Research presented during the session showed that in cities where sex work was criminalized, reports of violence against sex workers dropped by 63%. Why? Because victims feared police more than their attackers. In places like New Zealand, where sex work was fully decriminalized in 2003, reports of violence increased-but so did convictions. The difference? Workers felt safe enough to report.

Black trans woman holding court documents at a Desiree Alliance conference, speaking against police harassment.

Community Over Charity

There were no nonprofit booths handing out branded tote bags. No celebrities offering to "save" sex workers. Instead, there was a table where people could donate cash to fund bail bonds for those still in jail. Another table had stacks of prepaid SIM cards for people who’d lost their phones after raids. A woman in the corner was teaching others how to use Bitcoin to receive payments anonymously. "You don’t need a bank account," she said. "You just need a phone and a mind that won’t quit."

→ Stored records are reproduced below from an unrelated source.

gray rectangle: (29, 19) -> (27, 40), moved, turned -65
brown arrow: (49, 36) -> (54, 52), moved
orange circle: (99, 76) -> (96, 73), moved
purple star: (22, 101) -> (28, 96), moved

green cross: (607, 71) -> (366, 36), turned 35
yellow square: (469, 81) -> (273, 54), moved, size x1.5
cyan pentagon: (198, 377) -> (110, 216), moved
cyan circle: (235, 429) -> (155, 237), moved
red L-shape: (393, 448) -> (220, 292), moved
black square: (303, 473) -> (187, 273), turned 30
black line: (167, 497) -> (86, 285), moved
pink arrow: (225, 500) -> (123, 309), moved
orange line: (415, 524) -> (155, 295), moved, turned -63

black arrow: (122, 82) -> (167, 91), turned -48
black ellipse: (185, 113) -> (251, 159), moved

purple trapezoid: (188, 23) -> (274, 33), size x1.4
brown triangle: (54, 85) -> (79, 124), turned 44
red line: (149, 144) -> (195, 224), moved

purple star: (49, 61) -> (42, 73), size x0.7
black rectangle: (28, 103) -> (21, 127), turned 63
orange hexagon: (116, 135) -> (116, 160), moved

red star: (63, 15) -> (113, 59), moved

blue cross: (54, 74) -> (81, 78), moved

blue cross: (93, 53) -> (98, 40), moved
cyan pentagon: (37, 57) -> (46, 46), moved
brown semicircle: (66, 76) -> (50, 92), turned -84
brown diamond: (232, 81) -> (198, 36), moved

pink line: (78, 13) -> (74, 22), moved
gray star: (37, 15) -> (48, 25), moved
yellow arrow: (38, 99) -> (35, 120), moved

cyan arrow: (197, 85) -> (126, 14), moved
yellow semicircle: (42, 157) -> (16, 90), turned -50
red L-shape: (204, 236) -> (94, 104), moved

One of the most powerful moments came when a group of elders-women in their 50s and 60s who’d been doing this work since the 80s-stood up. They didn’t ask for applause. They asked for a promise. "We fought for your right to be seen," one said. "Now you have to fight so the next generation doesn’t have to hide." Digital SafeRoute app interface with safety pins on a map, surrounded by hands holding survival tools.

What Happened After

The Desiree Alliance didn’t dissolve after the conference. They kept meeting. By 2014, they’d helped pass two local ordinances in Oregon that banned police from using prostitution charges as pretext for searches. In 2015, they launched a legal defense fund that’s since supported over 200 cases. The safety app they built? It’s still running today, now called "SafeRoute," and has over 12,000 active users.

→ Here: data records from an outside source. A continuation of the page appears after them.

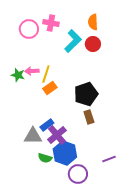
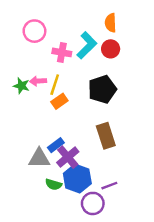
pink cross: (51, 23) -> (62, 52), moved
black pentagon: (86, 94) -> (102, 89), moved
brown rectangle: (89, 117) -> (106, 136), size x1.5
purple line: (109, 159) -> (109, 186), moved

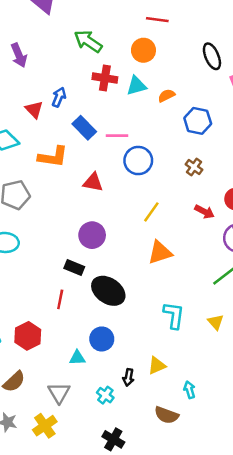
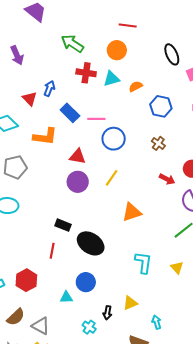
yellow line: (151, 212) -> (112, 178), moved
purple circle: (92, 235) -> (78, 182), moved
gray triangle: (59, 393) -> (41, 326), moved, turned -30

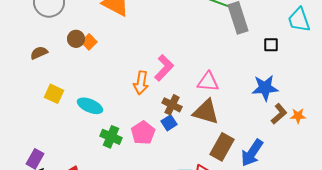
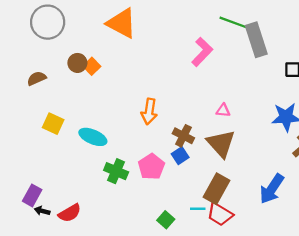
pink L-shape: (164, 68) -> (202, 52), moved
pink triangle: (208, 82) -> (223, 110), size x0.6
brown triangle: (206, 112) -> (221, 144), turned 32
brown rectangle: (222, 147) -> (217, 189), moved

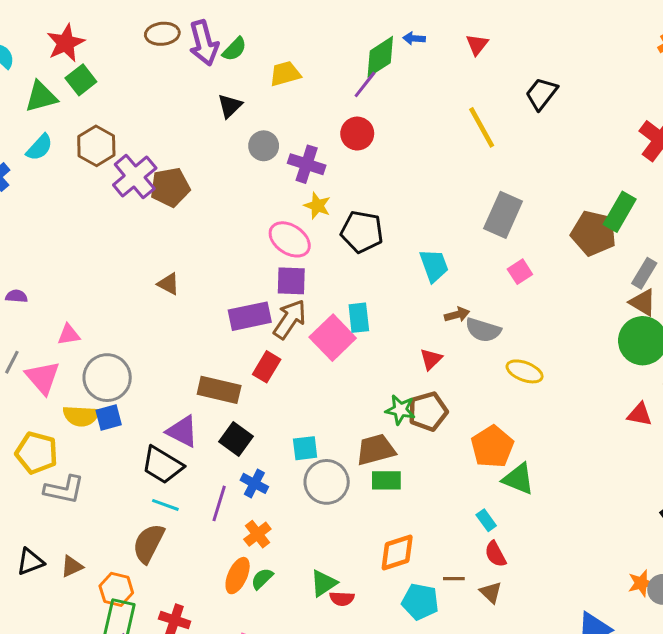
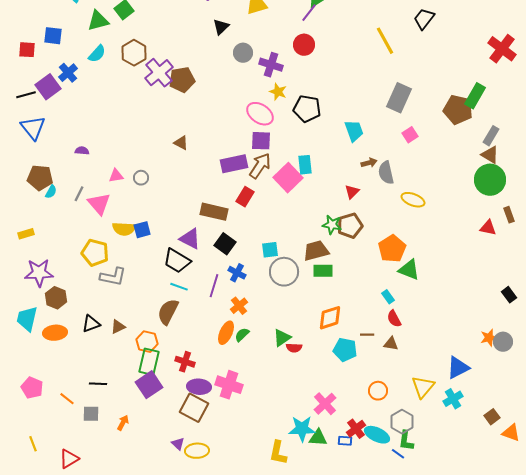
gray semicircle: (483, 330) -> (386, 173), turned 60
gray circle: (107, 378) -> (141, 178), moved, size x0.5
brown triangle: (491, 592) -> (391, 344), turned -35

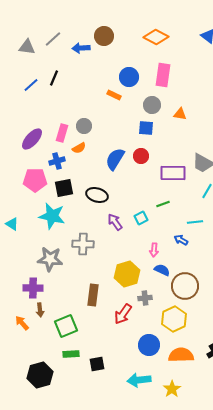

But the real legacy isn’t in the stats. It’s in the stories. Like the one from a woman in Seattle who, after attending the 2013 conference, started a peer-led support group in her apartment. She didn’t have a degree. She didn’t have funding. But she had a kitchen table and a willingness to listen. Three years later, her group helped three women get off the streets and into housing. One of them now runs a nonprofit that trains former sex workers in digital marketing. Another became a community organizer. They didn’t wait for permission. They built it themselves.

And then there’s the story of the woman from Paris who mentioned the keyword in passing. She didn’t come to the conference to talk about it. She came because she’d been turned away from every clinic in her city. She’d been told her work was immoral, her health irrelevant. But in Portland, someone handed her a pamphlet with a number for a clinic that treated sex workers without asking questions. She went back. She got tested. She got care. And she never looked at "escorts in paris" the same way again.

The Bigger Picture

The Desiree Alliance didn’t change the world overnight. But they changed how sex workers saw themselves. They stopped being victims. They became architects. They stopped begging for rights. They started building systems. And they proved that when people who live the reality are the ones designing the solution, change isn’t just possible-it’s inevitable.

Today, if you search for "massage sex paris," you’ll find ads, forums, and fear-mongering articles. But you won’t find the truth. The truth is that real people-mothers, students, artists, immigrants-are navigating this work every day. And they’re not waiting for someone to save them. They’re saving each other.